Red I Flight
posted on 4/2008 By:
Another in what is becoming a very long list of bands combining melodic death metal with hardcore, Red I Flight unfortunately don’t do very much to distinguish themselves from the pack. What you’re essentially served up on The Years is European riffs, death growls, hardcore gang shouts and a smattering of lumbering breakdowns. Yep, we’ve heard it all before and really, with the likes of All Shall Perish doing this sort of thing with more brutality and sophistication, there’s little reason to be venturing this way. There’s also really no point in berating Red I Flight for lack of originality, so for those interested in this band and the whole deathcore genre, it’s far more worthwhile to get on with addressing the positives on The Years.
There is nothing that Red I Flight do particularly badly, in fact the band is pretty competent. The playing on The Years is tight, heavy and polished, with no real weak performances. Josh Robinson’s vocals are above par, especially his low growls, which strike a good balance between guttural and intelligible. The production also fares well, but you’d expect so from a Victory release so this is a given really. The Years sounds thick, fairly polished but with just enough dirt to bite the ears a bit. The main problem with this album then is the songs, in that none of them are bad but none really stick out either, even after several listens. I’d cite "Vigo the Carpathian" and "By the Beard of Zeus" as two of the better examples of the strict formula Red I Flight stay within.
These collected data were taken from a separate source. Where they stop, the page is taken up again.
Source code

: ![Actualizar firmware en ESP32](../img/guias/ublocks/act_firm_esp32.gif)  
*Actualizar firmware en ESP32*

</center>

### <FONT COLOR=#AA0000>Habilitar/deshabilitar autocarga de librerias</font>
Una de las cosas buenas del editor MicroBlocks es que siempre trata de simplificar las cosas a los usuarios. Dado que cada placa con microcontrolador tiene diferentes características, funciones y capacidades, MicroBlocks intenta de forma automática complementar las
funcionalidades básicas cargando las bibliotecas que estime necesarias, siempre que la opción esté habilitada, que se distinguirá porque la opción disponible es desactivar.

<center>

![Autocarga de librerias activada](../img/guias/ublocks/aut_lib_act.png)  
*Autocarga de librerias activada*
Ultimately, these guys play their chosen style reasonably well, but there are just too many other bands that play it better.
I think the reason I’ve come down on The Years a little harshly is because Red I Flight give reason to believe they are capable of more, so while this is frustrating at the moment, it has me hopeful that these guys will churn out something stronger in the near future. Even if it does turn out to be another short-lived trend, the deathcore style makes a lot more sense than anything that attempts to appropriate extreme metal for the purpose of juxtaposing it against boy band vocals. Hardcore and death metal can definitely work in combination, and there are enough good bands out there to justify this style. Red I Flight have the potential to join this group, but aren’t quite doing enough to stand out just yet with this album.